The ESTIMATE package has been fundamental for inferring tumor purity from expression data, but its documentation is lacking, and its functions sometimes overstep their bounds while not doing enough. This package is a refresh of ESTIMATE with the goal of maintaining the excellent backbone of the package while increasing its documentation and function scope.

## Installation

You can install the released version of tidyestimate from [CRAN](https://CRAN.R-project.org) with:

``` r
install.packages("tidyestimate")
```

And the development version from [GitHub](https://github.com/) with:

``` r
# install.packages("devtools")
devtools::install_github("KaiAragaki/tidy_estimate")
```

## Features

|            |          tidyestimate|   ESTIMATE|
|-----------:|:--------------------:|:---------:|
|       input|`data.frame`<br />`tibble`<br />`matrix`|`.GCT` file|
|      output|          `data.frame`|`.GCT` file|
|`%>%`/`\|>`?|                    ✔️|         ✖️|
|        size|                  <1MB|        ~7MB|

Additionally:

⚡ Faster. `tidyestimate` doesn't do any file conversion.

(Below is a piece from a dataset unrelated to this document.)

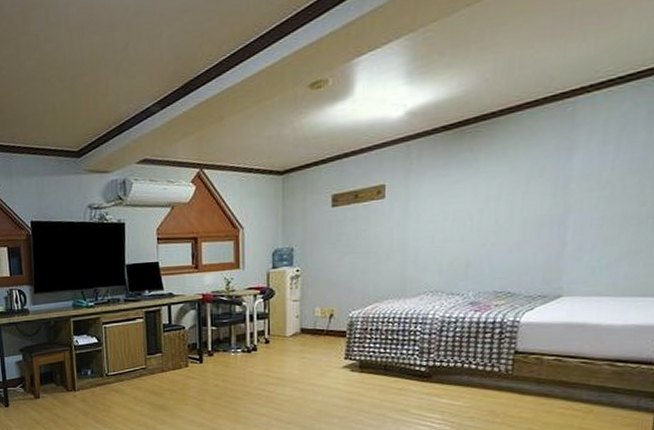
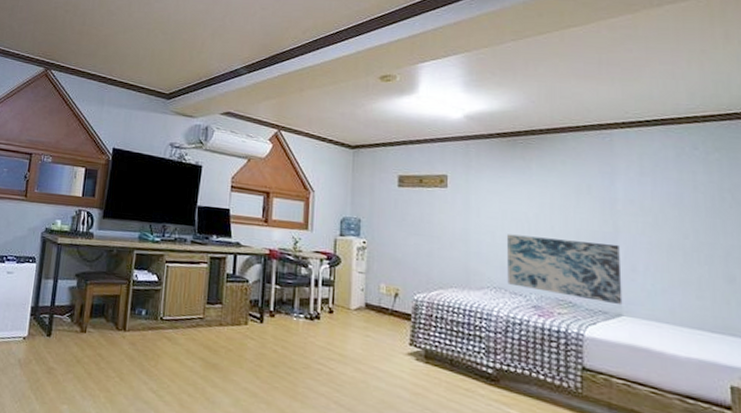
wall art: none [445,225,568,287] -> present [507,234,623,306]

📝 Better documentation. Functions are more clear about input requirements and returns.

🕊️ Lighter. Less code, more readable (less to break, easier to fix).

💪 Robust. `tidyestimate` does conservative alias matching to allow compatibility with both old and new gene identifiers.


## Quickstart

Evaluating tumor purity with `tidyestimate` is simple. `tidyestimate` can take a `matrix` or `data.frame` (and thus a `tibble`). In this example, we'll be using the `ov` dataset, which is derived from the original `estimate` package. It's a matrix with expression data (profiled using an array-based Affymetrix method) for 10 ovarian cancer tumors.

```{r setup}
library(tidyestimate)
```

```{r ov_dim}
dim(ov)
```

```{r ov_head}
head(ov)[,1:5]
```

Tumor purity can be predicted like so:

```{r}
scores <- ov |> 
  filter_common_genes(id = "hgnc_symbol", tell_missing = FALSE, find_alias = TRUE) |> 
  estimate_score(is_affymetrix = TRUE)
scores
```

They can also be plotted in context of the Affymetrix profiled tumors used to generate the ESTIMATE model:

```{r}
scores |> 
  plot_purity(is_affymetrix = TRUE)
```
A more detailed version of this example can be found in the vignette of this package.